### [INSTRUCTIONS TO FOLLOW]
Copy the records word for word, omitting all pictures.

+++

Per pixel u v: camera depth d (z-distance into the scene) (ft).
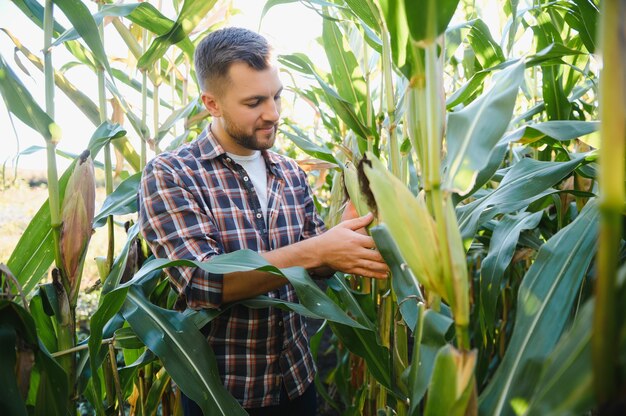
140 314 3.60
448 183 2.07
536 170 3.46
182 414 5.00
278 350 4.20
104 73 4.49
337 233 3.45
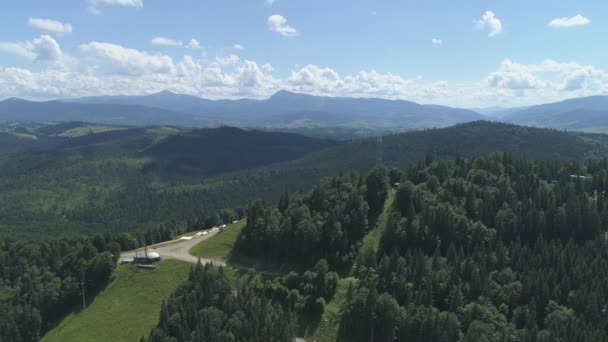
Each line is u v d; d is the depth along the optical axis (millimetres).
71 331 161750
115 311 168125
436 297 150625
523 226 181750
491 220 186750
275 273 178250
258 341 131750
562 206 191250
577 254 162875
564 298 146000
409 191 193375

+++

### [TASK OUTPUT]
Per pixel u v: camera depth d (z-distance into the scene) (ft).
140 314 3.60
448 183 2.07
536 170 3.46
182 414 5.00
278 350 4.20
104 73 4.49
337 233 3.45
Each line is u v d; d is the depth along the optical axis (millimetres).
71 331 161750
115 311 168125
436 297 150625
523 226 181750
491 220 186750
275 273 178250
258 341 131750
562 206 191250
577 254 162875
564 298 146000
409 191 193375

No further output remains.